_To-do item_: In the entries below, begin at the line that has "www.mebel-ur.ru", stop after the line that has "Cruise est irrésistible dans ce", and output those lines exactly with no pictures.

========================================

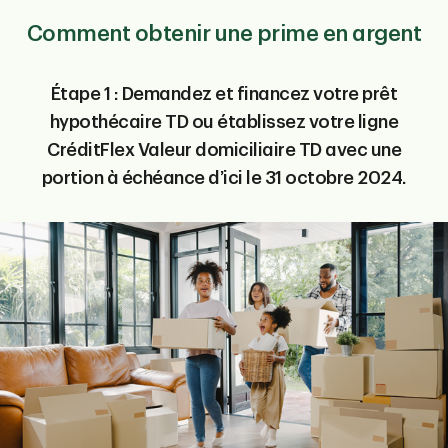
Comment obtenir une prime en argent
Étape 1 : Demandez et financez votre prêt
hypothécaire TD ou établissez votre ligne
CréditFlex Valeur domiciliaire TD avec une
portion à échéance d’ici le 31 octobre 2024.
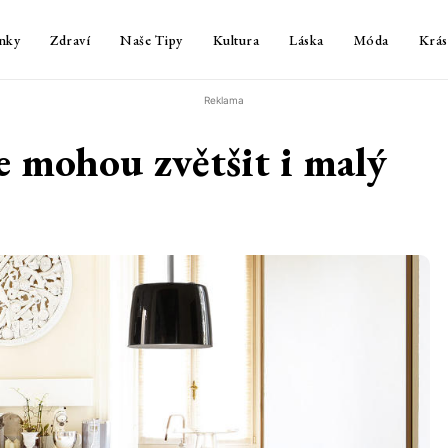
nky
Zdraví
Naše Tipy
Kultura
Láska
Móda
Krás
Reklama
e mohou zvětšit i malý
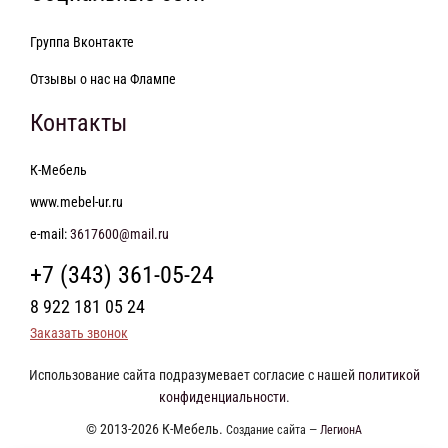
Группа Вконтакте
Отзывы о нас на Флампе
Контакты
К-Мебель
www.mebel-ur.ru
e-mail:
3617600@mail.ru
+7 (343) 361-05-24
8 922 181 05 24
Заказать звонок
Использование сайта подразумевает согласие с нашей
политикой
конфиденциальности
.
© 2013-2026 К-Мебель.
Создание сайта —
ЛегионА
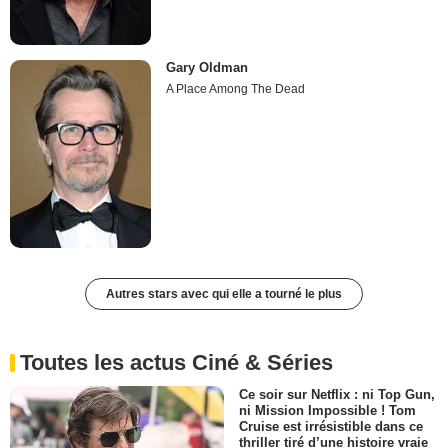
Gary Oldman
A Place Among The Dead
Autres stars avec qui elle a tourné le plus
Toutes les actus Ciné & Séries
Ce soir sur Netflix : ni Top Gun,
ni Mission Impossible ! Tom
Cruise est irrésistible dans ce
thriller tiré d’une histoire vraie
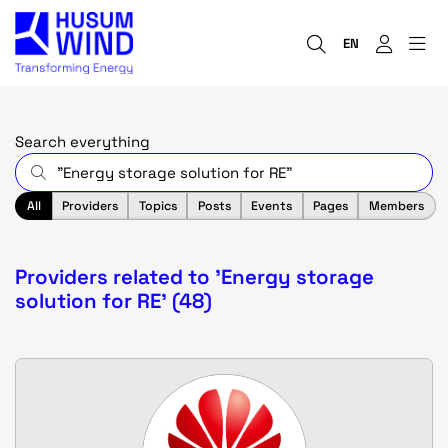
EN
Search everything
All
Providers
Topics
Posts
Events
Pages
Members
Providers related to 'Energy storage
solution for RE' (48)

========================================

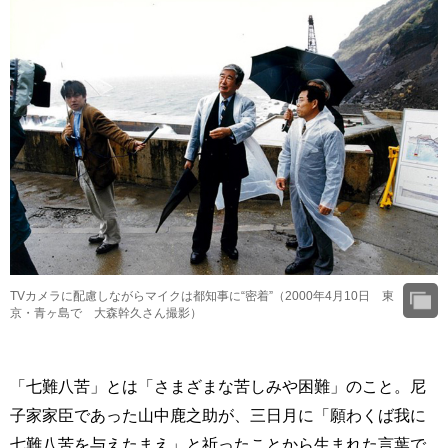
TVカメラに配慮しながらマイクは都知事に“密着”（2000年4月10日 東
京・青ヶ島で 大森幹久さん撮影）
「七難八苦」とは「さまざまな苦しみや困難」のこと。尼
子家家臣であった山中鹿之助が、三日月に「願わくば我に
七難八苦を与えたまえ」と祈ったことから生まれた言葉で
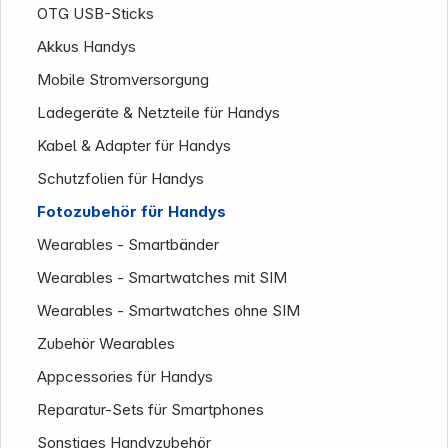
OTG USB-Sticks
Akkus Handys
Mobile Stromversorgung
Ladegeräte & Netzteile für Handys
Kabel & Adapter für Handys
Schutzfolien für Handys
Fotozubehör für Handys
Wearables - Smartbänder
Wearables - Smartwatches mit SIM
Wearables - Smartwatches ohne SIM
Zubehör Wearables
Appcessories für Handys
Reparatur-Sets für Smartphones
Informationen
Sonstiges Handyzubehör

========================================

_The answer_:
www.mebel-ur.ru
e-mail:
3617600@mail.ru
+7 (343) 361-05-24
8 922 181 05 24
Заказать звонок
Использование сайта подразумевает согласие с нашей
политикой
конфиденциальности
.
© 2013-2026 К-Мебель.
Создание сайта —
ЛегионА
Gary Oldman
A Place Among The Dead
Autres stars avec qui elle a tourné le plus
Toutes les actus Ciné & Séries
Ce soir sur Netflix : ni Top Gun,
ni Mission Impossible ! Tom
Cruise est irrésistible dans ce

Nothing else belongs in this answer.